You can link to them right here.

Those of you used to a couple of decades of instant, in depth information about cartoons, their makers and their studios, may think these magazines are a little quaint, bare bones, and perhaps primitive. I wish to point out some of the finest historians of their time wrote for it and anything they have to say, regardless of how much more we know today, is worthy of perusal.

Many of the authors are still writing in one venue or another, and I’m pleased some are even friends on Facebook. It’s worth your time to flip through these editions.

Summertime

Steamboat Willie started a simple formula in sound cartoons—action on the screen synchronised to music or sound effects. That was in 1928. Other studios started doing the same thing when they went to sound. For a while, that sufficed as entertainment.
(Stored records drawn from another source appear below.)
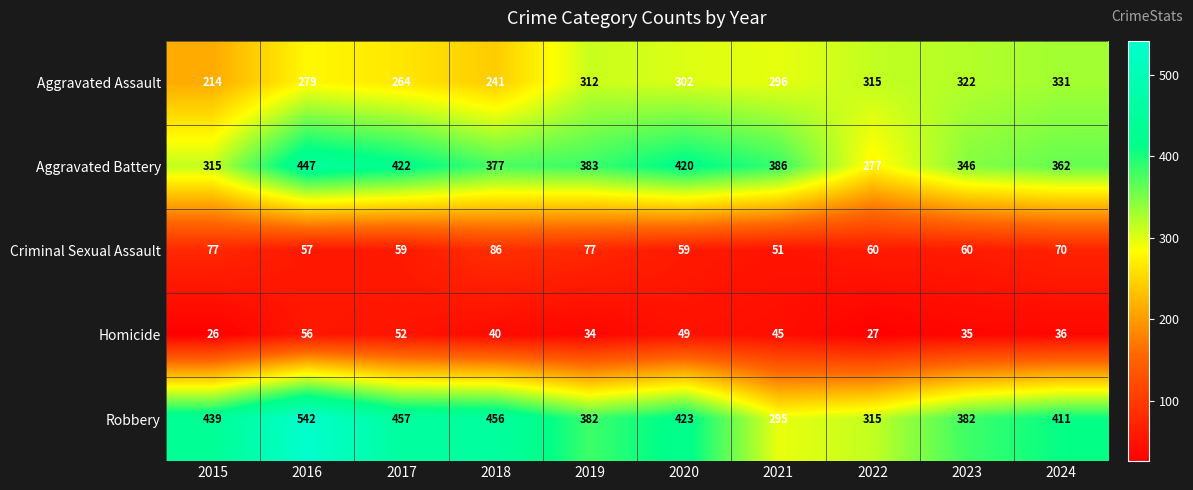

True or false: Aggravated Assault has a value of 331 at 2024.

True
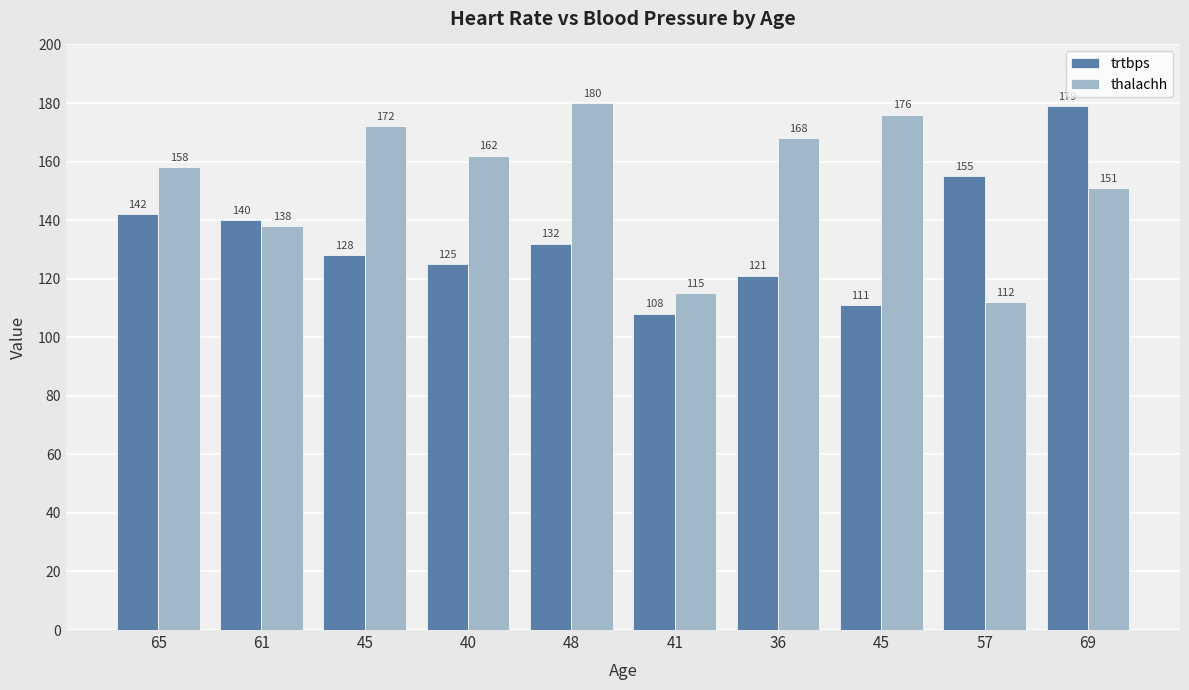

How many bars are there in total?

20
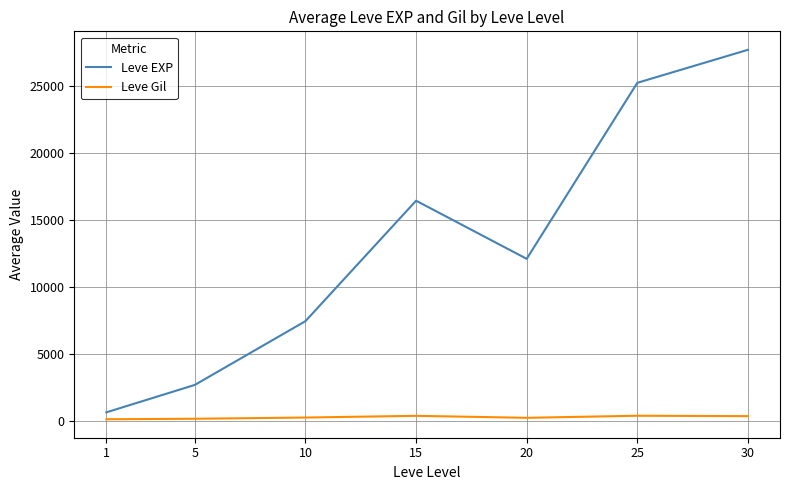

At 1, list the series in order from largest to smallest.

Leve EXP, Leve Gil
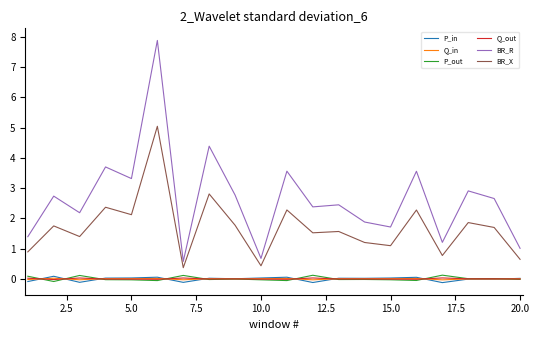

Does the chart display data point markers on the line(s)?

No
Ub Iwerks’ studio was still doing it in 1935. In the misnamed short Summertime (it is set during the start of spring), the plot is full of Disney—scenes of frolicking animals and plants with the gentlest of humour.

An example is a scene when two turtles are playing Xs and Os on a sleeping turtle. It’s all timed to the classical music. The gag is the mildest possible as the turtles emote. A take consists of one turtle’s neck stretching up. Regardless, you can tell what the turtles are thinking by their expressions.
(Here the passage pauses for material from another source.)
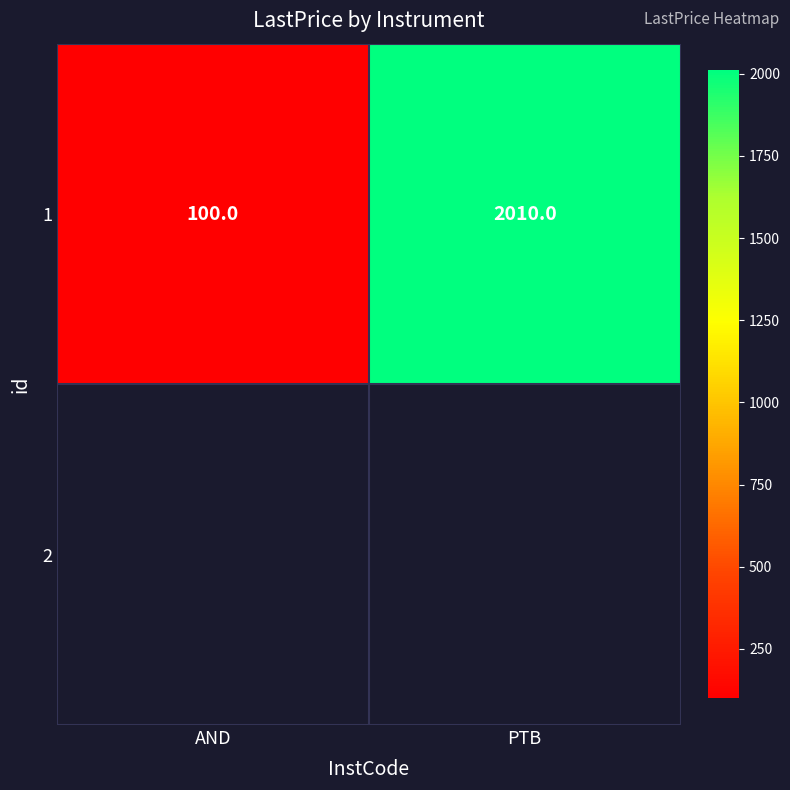

What is the change in value from AND to PTB?

+1910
The turtles may have been laughing, but I’ll bet the audience wasn’t.

Meanwhile, over at Schlesinger’s, Friz Freleng was directing musical cartoons that stayed away from coyness and went for a few laughs. Still, the few reviews I’ve read from when the cartoon came out are positive. Colour and gentleness could still entice critics. Despite this, the Depression was tough for an independent studio (Iwerks) and distributor (Pat Powers) and the ComiColor series was gone about a year later.
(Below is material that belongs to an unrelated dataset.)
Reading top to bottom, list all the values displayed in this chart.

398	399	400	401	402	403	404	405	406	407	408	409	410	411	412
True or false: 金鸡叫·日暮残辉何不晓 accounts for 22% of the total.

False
I’m looking forward to the day when the ComiColors will finally be restored and get a public video release.

Thursday, 2 January 2020

And I Will, Too

Poor Hay-De La Mare! The screen star is trapped in an accidental fire on the set of her film. Who will save her?



Why, it’s none other than the stunt stand-in for the star (who cowardly slithered away like a snake when the fire started). It’s the Mortimer Snerd-like Charlie Horse, who stops his daring rescue to look at the audience and exclaim “And I will, too!”



There’s a running gag in the cartoon about workmen carrying a flat across the screen in front of Charlie. It’s used as a gag topper, as when the flat passes by Charlie going into his rescue, we discover he’s somehow rescued Hay-De.



The cartoon is Bob Clampett’s final theatrical, It’s a Grand Old Nag, released on December 20, 1947 by Republic Pictures. This was intended as part of a series of cartoons (four originally) that Republic was set to release. However, this wasn’t exactly the best time to be a cartoon producer. MGM and Warner Bros. eliminated units, Columbia closed its Screen Gems cartoon studio altogether and Walter Lantz would soon go on a year-plus hiatus due to a lack of cash after changing distributors. Showmen’s Trade Review of March 6, 1948 reported:
Republic revealed this week it is considering dropping production of short subjects. Over a year ago Republic made its first shorts’ commitment with Bob Clampett Productions, but complications that ensured kept the program from getting into gear.
Accordingly, the studio executives are watching closely the reaction to “It’s a Grand Old Nag,” first of six scheduled Trucolor cartoons which goes into national release March 9. If it gets solid reaction, the rest may be resumed. Otherwise, Republic will remain shorts-less.
Despite Clampett’s groaner punny names (his Beany and Cecil cartoons for TV were littered with them) and switches on some familiar gags (the insanely long limo), this was the only Clampett short released by the studio and he would soon concentrate his efforts on TV. We posted about the cartoon here before Thad purchased the print from which these images come.

Wednesday, 1 January 2020

Dance of the College Footballers

It’s the day of the Chili Bowl, and the field goal kickers are warming up. They’re also performing a satisfied little dance.



This is from Screwball Football, a 1939 Tex Avery cartoon loaded with obvious puns. Virgil Ross gets the animation credit. The narrator is not Robert C. Bruce or Gil Warren.